Considering its long and secretive history, we shouldn't be terribly surprised by any news on the US Air Force's F-117 Nighthawk. The iconic stealth fighter was officially retired in 2008, ending its service 25 years after its introduction. So, why is the black visage still streaking across the desert skies where it was developed?

The Aviationist uncovered grainy photos showing the stealth fighter on the taxi ways at the Tonopah Test Range, a classified testing site about 70 miles northwest of Area 51. While video has trickled out of the F-117 flying since it went out of service, the fact that these models are actively on the taxi ways signifies that they're still flying regularly, albeit in a limited capacity. Defense News has a few theories as to what's going on.

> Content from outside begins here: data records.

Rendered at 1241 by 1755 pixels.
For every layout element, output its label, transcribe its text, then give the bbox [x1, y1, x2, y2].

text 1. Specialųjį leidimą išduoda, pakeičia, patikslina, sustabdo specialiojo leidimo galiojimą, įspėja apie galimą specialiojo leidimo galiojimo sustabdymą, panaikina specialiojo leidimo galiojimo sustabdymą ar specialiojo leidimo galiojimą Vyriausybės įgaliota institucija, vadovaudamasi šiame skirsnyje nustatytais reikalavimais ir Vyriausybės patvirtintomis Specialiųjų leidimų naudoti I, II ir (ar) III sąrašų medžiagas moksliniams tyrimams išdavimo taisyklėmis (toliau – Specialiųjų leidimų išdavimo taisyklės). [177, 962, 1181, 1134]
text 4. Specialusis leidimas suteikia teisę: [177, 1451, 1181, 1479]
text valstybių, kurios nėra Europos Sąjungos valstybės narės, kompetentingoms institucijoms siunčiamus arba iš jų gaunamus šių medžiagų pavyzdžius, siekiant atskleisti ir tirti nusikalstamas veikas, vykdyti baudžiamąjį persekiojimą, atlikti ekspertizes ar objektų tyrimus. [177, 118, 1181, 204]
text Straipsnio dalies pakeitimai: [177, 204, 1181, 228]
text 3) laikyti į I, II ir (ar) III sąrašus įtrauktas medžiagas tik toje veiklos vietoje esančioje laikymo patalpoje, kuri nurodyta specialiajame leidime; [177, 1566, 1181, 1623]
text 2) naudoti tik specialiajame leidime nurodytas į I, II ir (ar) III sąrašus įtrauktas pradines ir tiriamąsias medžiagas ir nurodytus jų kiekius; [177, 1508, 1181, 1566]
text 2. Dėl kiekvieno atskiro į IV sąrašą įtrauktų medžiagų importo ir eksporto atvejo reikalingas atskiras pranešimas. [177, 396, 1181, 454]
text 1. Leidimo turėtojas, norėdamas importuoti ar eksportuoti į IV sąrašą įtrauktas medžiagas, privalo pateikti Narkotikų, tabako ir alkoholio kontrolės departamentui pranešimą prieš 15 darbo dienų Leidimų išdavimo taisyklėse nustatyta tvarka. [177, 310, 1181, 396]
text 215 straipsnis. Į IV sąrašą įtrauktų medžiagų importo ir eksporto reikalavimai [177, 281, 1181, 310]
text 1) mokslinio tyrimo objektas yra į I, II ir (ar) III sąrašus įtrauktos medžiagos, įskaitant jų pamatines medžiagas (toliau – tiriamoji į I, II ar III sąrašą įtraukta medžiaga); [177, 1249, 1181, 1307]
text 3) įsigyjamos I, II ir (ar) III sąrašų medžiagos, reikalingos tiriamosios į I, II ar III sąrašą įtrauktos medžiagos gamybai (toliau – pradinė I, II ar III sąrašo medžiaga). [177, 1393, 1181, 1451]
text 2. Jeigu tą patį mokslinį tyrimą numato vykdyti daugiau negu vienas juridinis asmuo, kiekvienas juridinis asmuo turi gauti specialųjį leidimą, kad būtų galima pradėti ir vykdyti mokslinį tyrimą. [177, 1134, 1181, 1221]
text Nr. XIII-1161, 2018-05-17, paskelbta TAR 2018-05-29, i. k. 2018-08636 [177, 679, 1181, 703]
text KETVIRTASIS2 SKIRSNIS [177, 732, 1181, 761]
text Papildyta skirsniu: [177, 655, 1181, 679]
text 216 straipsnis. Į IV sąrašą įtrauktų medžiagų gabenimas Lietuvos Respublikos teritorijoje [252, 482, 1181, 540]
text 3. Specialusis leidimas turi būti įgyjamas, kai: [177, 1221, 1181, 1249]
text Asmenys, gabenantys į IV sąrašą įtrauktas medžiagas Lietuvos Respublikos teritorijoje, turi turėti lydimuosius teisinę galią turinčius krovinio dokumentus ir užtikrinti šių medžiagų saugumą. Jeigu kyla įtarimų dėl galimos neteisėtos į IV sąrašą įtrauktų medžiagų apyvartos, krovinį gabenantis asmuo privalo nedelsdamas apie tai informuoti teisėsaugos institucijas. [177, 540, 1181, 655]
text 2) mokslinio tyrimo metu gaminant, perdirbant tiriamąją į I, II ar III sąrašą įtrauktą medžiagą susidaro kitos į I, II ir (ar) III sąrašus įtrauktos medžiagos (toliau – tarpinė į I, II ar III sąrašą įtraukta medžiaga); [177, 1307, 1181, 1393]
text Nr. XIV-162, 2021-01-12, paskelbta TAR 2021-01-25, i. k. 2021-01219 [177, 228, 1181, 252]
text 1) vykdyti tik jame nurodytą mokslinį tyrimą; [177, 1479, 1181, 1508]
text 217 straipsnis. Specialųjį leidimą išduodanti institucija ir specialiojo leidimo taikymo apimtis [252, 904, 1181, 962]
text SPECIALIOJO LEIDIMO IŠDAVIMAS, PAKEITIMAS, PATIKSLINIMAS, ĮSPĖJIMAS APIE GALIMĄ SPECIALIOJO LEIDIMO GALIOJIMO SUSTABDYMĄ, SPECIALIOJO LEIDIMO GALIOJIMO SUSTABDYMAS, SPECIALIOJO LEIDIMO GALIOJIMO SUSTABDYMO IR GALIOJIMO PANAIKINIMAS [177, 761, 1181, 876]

After getting the cold shoulder from the Air Force, DN reached out to analyst Richard Aboulafia at the Teal Group.

"I would just guess it's for radar signature testing," Aboulafia told DN. "It could conceivably be testing aerodynamics, also. It was one of the earlier generations of planes that shouldn't have been flying but did, thanks to the magic of fly by wire and computers. It could also be fatigue testing for materials that were used on the plane, to see how well those are holding up over time."

But because that answer is a bit too mundane and boring, DN has another theory – that the black planes are being tested with autonomous systems, perhaps to see how feasible optionally manned systems (that can be flown with or without a pilot in the cockpit) will be.

While that's a tantalizing idea, we're just kind of happy that the Air Force is still flying at least a pair of the historic fighter-bombers.